If, by the Spirit, we put to death the deeds of the flesh, then we will live.
Christians always find this a terrible burden, a war between
the flesh and the Spirit that drags on for years, until our sinful flesh is
finally destroyed by death. One of the things that you can look forward to in
heaven is that this battle will be over. For we will be resurrected from the
dead with a flesh that has been purified from sin.
What might we do in the meantime? Are there any aides
available to fight in this battle? Yes, there are. They correspond to the first
three commandments. God has given us his Word and his Sacraments. Joined to
this Word is the Holy Spirit, who is able to open the ears of the deaf and give
sight to the blind. The Holy Spirit is able to bring us to repentance, to hate
our own will, and ask that God’s will be done instead of our own.
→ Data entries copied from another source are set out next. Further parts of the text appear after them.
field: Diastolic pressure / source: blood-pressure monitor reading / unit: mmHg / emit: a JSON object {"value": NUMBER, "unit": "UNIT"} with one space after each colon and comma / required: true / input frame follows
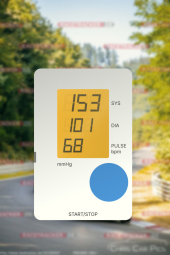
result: {"value": 101, "unit": "mmHg"}
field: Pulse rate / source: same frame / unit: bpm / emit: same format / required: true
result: {"value": 68, "unit": "bpm"}
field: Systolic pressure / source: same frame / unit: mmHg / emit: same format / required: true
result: {"value": 153, "unit": "mmHg"}
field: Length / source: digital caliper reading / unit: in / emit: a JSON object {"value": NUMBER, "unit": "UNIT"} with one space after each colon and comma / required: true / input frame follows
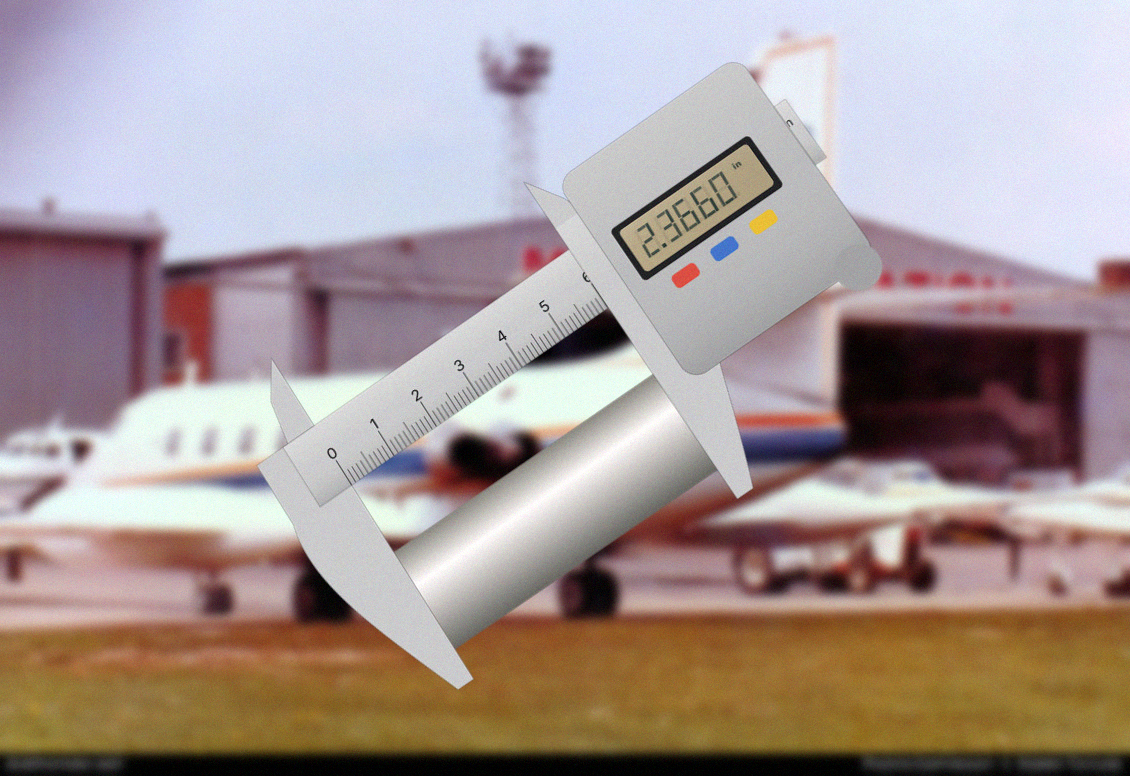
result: {"value": 2.3660, "unit": "in"}
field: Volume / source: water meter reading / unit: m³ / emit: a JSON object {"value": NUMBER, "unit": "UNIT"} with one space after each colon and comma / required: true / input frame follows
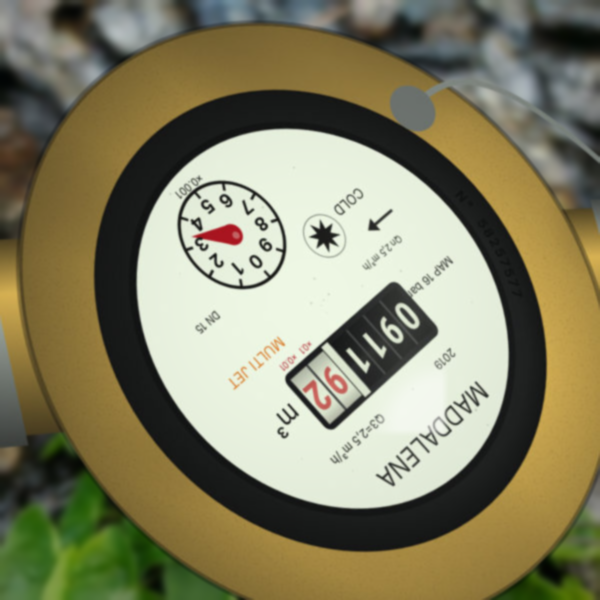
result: {"value": 911.923, "unit": "m³"}
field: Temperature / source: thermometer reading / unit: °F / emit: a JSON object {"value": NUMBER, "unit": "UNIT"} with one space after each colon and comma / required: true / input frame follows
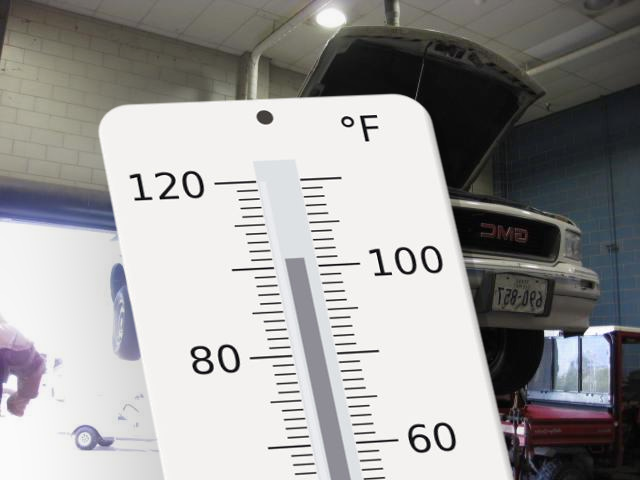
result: {"value": 102, "unit": "°F"}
The Sacrament of the altar is also important for us as we
are battered and beaten by the devil, the world, and our own flesh. Jesus’s
body and blood work the forgiveness of our sins and lift up our eyes from the
mundane covetousness of this world to Christ on the cross. As Jesus himself
says, we are to do this in remembrance of him. The Sacrament changes our will
so that our faith in God is increased, and we begin to fervently love one
another.
So the first aide that we have against our flesh and
unbelief is God’s Word. The second aide that we have is prayer. In the prayer
that Jesus taught his disciples to pray we ask that God’s name would be
hallowed among us, that his kingdom would come, and that his will would be done
on earth as it is in heaven. All of these petitions are directed against our
bent and sinful will. Instead of praying for more stuff or for an increase in
pleasure and a decrease in suffering, Jesus teaches that it is most important
that the Holy Spirit be at work in God’s kingdom among us. When we pray these
things that Jesus has taught us to pray we should be certain that our prayer is
heard by God and is well pleasing to him. For he himself has commanded us to
pray this way and has promised to hear us.
The Word of God, the Sacraments, and prayer have God’s
promise of creating faith in us. It is by faith, and faith alone, that we
overcome the world. There is no other way for us to bend our will towards God
than by the Holy Spirit accomplishing it in us—drowning our flesh, and raising
us together with Christ. Fight the good fight of faith, therefore, by taking in
hand these divine weapons that our God has given to us.